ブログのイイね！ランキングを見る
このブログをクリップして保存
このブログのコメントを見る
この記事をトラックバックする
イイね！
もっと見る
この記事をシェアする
################
WHAT THIS TASK INVOLVES: Reproduce every line of the entries above verbatim, one per line in the original order.

RESULT:
ブログのイイね！ランキングを見る
このブログをクリップして保存
このブログのコメントを見る
この記事をトラックバックする
イイね！
もっと見る
この記事をシェアする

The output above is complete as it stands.